October 24, 2011

Paranormal Activity 3 (2011)

"In 1988, young sisters Katie and Kristi befriend an invisible entity who resides in their home."

Obviously, since I can't even bring myself to review the first "Paranormal Activity" (2007) and my "review" of "Paranormal Activity 2" (2010) is more a serious of spoilers than anything else, you can already guess that if I had anything better to write about, I wouldn't be reviewing this one either.

As much as I like paranormal horror films more than any other, none of these cheap looking "found footage" ripoffs of "The Amityville Horror" have done anything for me. I don't find them scary and, for the most part, I don't even think of them as being real films.

Even though I didn't think it could be possible, "Paranormal Activity 3" is by far the weakest in the series. It's so bad that it actually makes the second one look good especially after revisiting it on Netflix, but don't take that as an endorsement. They are all crap.

One of the things which really bugs me about the "Paranormal Activity" series is that I don't really know anything about anyone involved in them. The directors and writers seem to keep appearing out of nowhere with no obvious past achievements and, based on the quality of the films themselves, they don't deserve to go any further either.

Another thing is how contrived everything is to include parts of the story which there is no good reason for anybody to be filming. In "Paranormal Activity 2", the switch to a handheld camera with nightvision was forced in due to the power going off. In "Paranormal Activity 3", there isn't even that much respect given to the audience.

But enough of the general bitching. "Paranormal Activity 3" is pretty much identical to the last one except that it is supposed to be set in 1988 and be filmed on VHS tapes which it clearly isn't. If the premise had been that the found footage had been filmed on Betamax then there may have been less criticism of the way the film looks since Beta was a higher quality than VHS, but even then, this is high-definition digital camerawork with no attempt to disguise it.

Another problem which everybody is moaning about is that two-thirds of the scenes in the trailer aren't even in the film itself. It doesn't matter to me since I barely look at the trailers anyway but it's a simple "bait and switch" gimmick which eventually is going to get somebody into a lot of trouble if the trend continues. The same thing happened with "Paranormal Activity 2" and "Piranha 3D" (2010) but to a much lesser extent. False advertising is still false advertising no matter how trivial it may be.

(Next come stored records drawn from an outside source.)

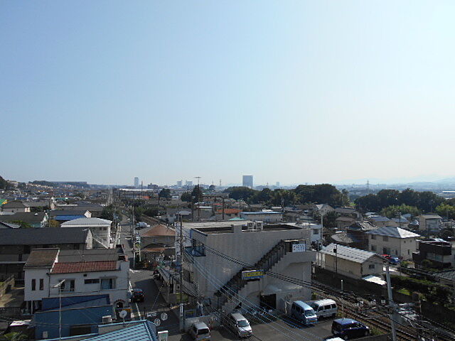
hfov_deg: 67.3
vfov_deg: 53.1
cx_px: 228
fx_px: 342
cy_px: 170
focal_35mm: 26
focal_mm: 4.6
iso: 80
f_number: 3.2
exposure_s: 1/1600
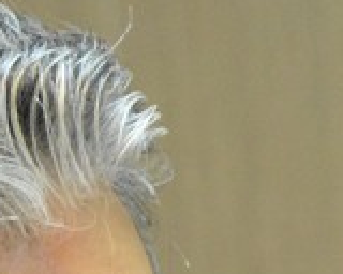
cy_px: 751
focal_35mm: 1037
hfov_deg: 1.9
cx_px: 403
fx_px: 10527
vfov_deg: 1.5
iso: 3200
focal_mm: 98
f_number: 4
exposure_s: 1/160
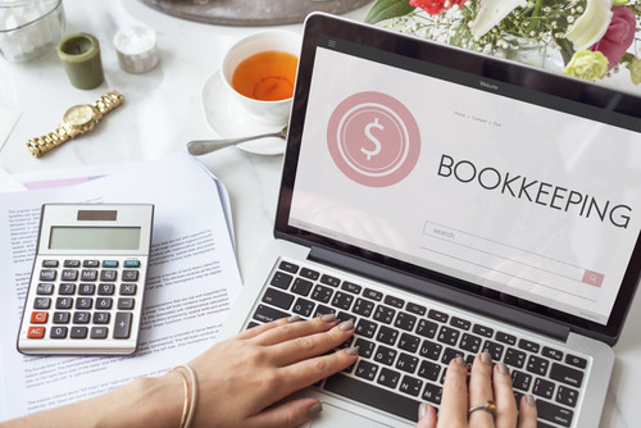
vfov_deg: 27.0
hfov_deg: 39.6
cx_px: 320
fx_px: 891
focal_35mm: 50
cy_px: 214
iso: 100
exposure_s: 1/160
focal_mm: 50
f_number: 3.5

The thing which really kills "Paranormal Activity 3" though is that it's boring as shit. Katie Featherston only appears briefly so fans of her big boobies will be disappointed, and since this is another prequel—which I admit is a novel approach to doing things—it's all about childhood versions of Katie and Kristi. The adults in the film have more screen time than the kids, but even so, you have to have exceptionally good child actors to pull something like that off, and the two girls in this just aren't.

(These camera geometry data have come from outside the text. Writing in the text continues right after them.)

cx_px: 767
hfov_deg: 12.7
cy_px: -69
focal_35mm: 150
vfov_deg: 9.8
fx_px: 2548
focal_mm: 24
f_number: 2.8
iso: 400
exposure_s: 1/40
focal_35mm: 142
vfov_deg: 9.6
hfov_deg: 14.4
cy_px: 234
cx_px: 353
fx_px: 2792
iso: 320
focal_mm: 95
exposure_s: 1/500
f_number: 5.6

The effects are really lacklustre this time. There's a bedsheet ghost which is a bit stupid, some excessively loud bangs which hurt my delicate little ears, and what I can only describe as a "Falcon Blast" (after seeing it in a YouTube parody of whichever computer game it comes from) which was used near the end of "Paranormal Activity 2" as well (depending on which version you saw).

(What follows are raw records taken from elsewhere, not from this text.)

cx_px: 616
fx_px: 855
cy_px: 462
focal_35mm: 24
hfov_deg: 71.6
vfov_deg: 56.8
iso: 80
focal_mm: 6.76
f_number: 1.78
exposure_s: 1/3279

The box office results are already showing that "Paranormal Activity 3" has made so much money ($54,000,000 from the opening weekend) that there will undoubtedly be another one next year. Impressive as that may be to some people, I think they should quit while they are ahead as, presumably, "Paranormal Activity 4" will have to be shot on high-definition Super 8 cine film if they are going to keep doing prequels.

I highly recommend that you do not waste your money going to see this film and save it for "The Awakening" (2011) should it ever get a theatrical release.